Byte Rights: Paradise Lost
This year marks the 10th anniversary of the founding of the much maligned grandaddy of peer-to-peer music piracy, Napster, and the eighth of the music industry’s first terrible move.
Napster founder Shawn Fanning didn’t exactly invent music file sharing—before Napster, Mac people had Hotline, which, being Mac software, presumably had better fonts, a gorgeous interface, and seven rabid users. What made Napster more than piracy was its many millions of users and billions of downloads. Napster had a population of music fans communicating their preferences and acting as free distributors and archivists, as well as consumers.

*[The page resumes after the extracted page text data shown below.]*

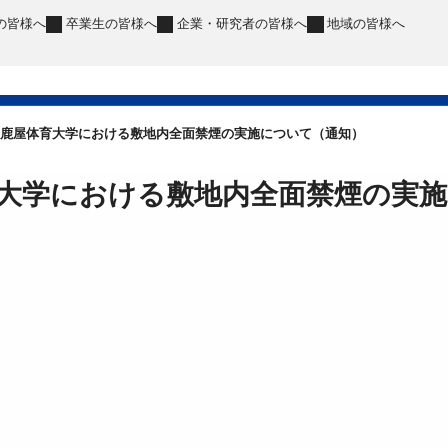
の皆様へ
卒業生
の皆様へ
企業・研究者
の皆様へ
地域
の皆様へ
鹿屋体育大学における敷地内全面禁煙の実施について（通知）
大学における敷地内全面禁煙の実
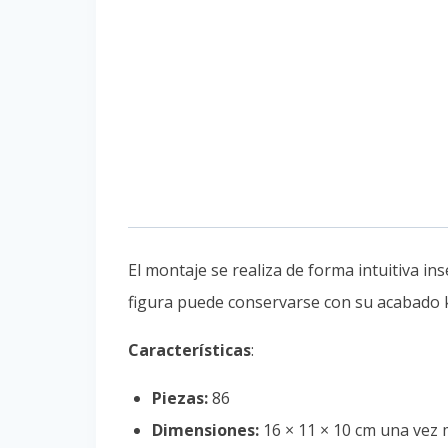
El montaje se realiza de forma intuitiva in
figura puede conservarse con su acabado kr
Características
:
Piezas:
86
Dimensiones:
16 × 11 × 10 cm una vez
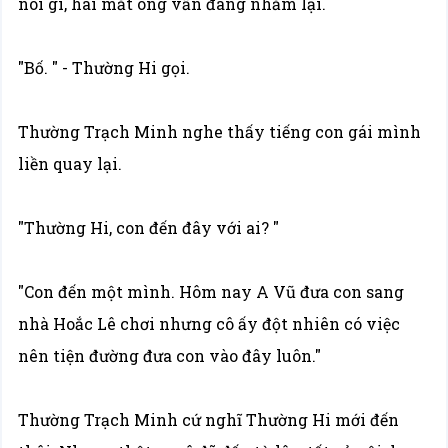
nói gì, hai mắt ông vẫn đang nhắm lại.
"Bố. " - Thường Hi gọi.
Thường Trạch Minh nghe thấy tiếng con gái mình
liền quay lại.
"Thường Hi, con đến đây với ai? "
"Con đến một mình. Hôm nay A Vũ đưa con sang
nhà Hoắc Lê chơi nhưng cô ấy đột nhiên có việc
nên tiện đường đưa con vào đây luôn."
Thường Trạch Minh cứ nghĩ Thường Hi mới đến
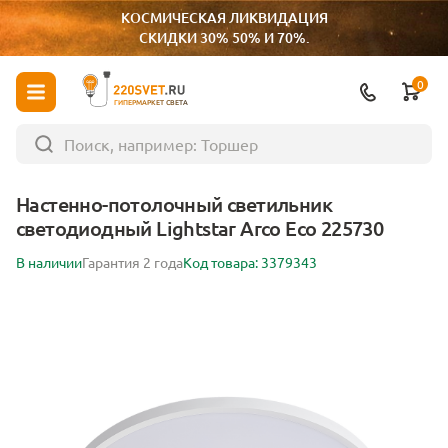
КОСМИЧЕСКАЯ ЛИКВИДАЦИЯ
СКИДКИ 30% 50% И 70%.
0
ГИПЕРМАРКЕТ СВЕТА
Настенно-потолочный светильник
светодиодный Lightstar Arco Eco 225730
В наличии
Гарантия 2 года
Код товара: 3379343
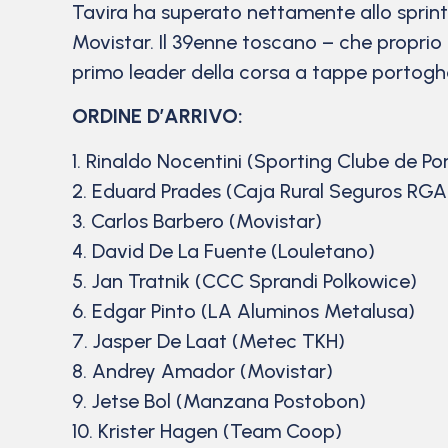
Tavira ha superato nettamente allo sprin
Movistar. Il 39enne toscano – che proprio 
primo leader della corsa a tappe portogh
ORDINE D’ARRIVO:
1. Rinaldo Nocentini (Sporting Clube de Po
2. Eduard Prades (Caja Rural Seguros RGA
3. Carlos Barbero (Movistar)
4. David De La Fuente (Louletano)
5. Jan Tratnik (CCC Sprandi Polkowice)
6. Edgar Pinto (LA Aluminos Metalusa)
7. Jasper De Laat (Metec TKH)
8. Andrey Amador (Movistar)
9. Jetse Bol (Manzana Postobon)
10. Krister Hagen (Team Coop)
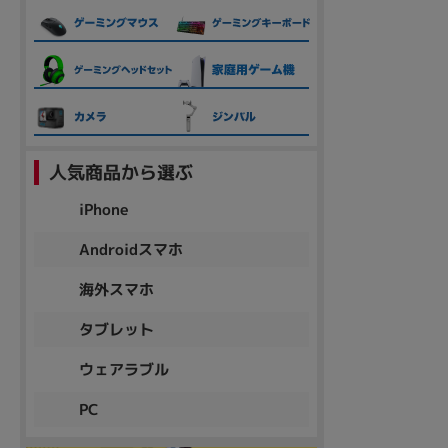
人気商品から選ぶ
iPhone
Androidスマホ
海外スマホ
タブレット
ウェアラブル
PC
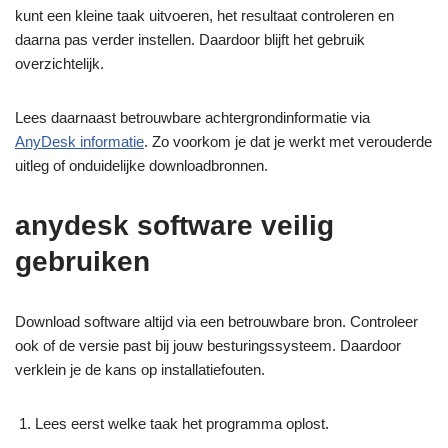
kunt een kleine taak uitvoeren, het resultaat controleren en
daarna pas verder instellen. Daardoor blijft het gebruik
overzichtelijk.
Lees daarnaast betrouwbare achtergrondinformatie via
AnyDesk informatie
. Zo voorkom je dat je werkt met verouderde
uitleg of onduidelijke downloadbronnen.
anydesk software veilig
gebruiken
Download software altijd via een betrouwbare bron. Controleer
ook of de versie past bij jouw besturingssysteem. Daardoor
verklein je de kans op installatiefouten.
Lees eerst welke taak het programma oplost.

It wasn’t the 72,000 copies of Enter Sandman that made Napster interesting. It was finding out that someone out there had digitized their beloved recording of the TV musical version of Around the World with Nellie Bly—some crazy wonderful someone. It’s amazing that Napster didn’t result in more marriages based on hopelessly obscure tastes. It was the only moment when we could tell what bits of 20th century music people care about today, or had a chance to let tomorrow care about them too.
Shortly after the brief months it took to build the greatest catalog of all time, the Napster library was burned to the ground by a 2001 court decision. Now the vestige of its unified vision of all recorded music decomposes, slowly deallocated on isolated hard drives around the world.
With that foot well shot off, the music industry could turn its attention to suing teenagers for billions of dollars.
That Napster was illegal hardly seems to matter now. Straight-up piracy only spread, though that singular catalog was never matched. Music DRM is increasingly abandoned as a failure, and P2P turns out to be a bandwidth money saver. Had the labels embraced Napster, they might have retained a logistical and popular relevancy in the MP3 era. There was no shortage of ideas on how to do it—subscriptions, compulsory licenses, and so on. In the end, it turns out that the biggest losers in the Napster case, besides the fans of the dulcet Nellie Bly, are the music companies. They shut the door on their one chance at the future.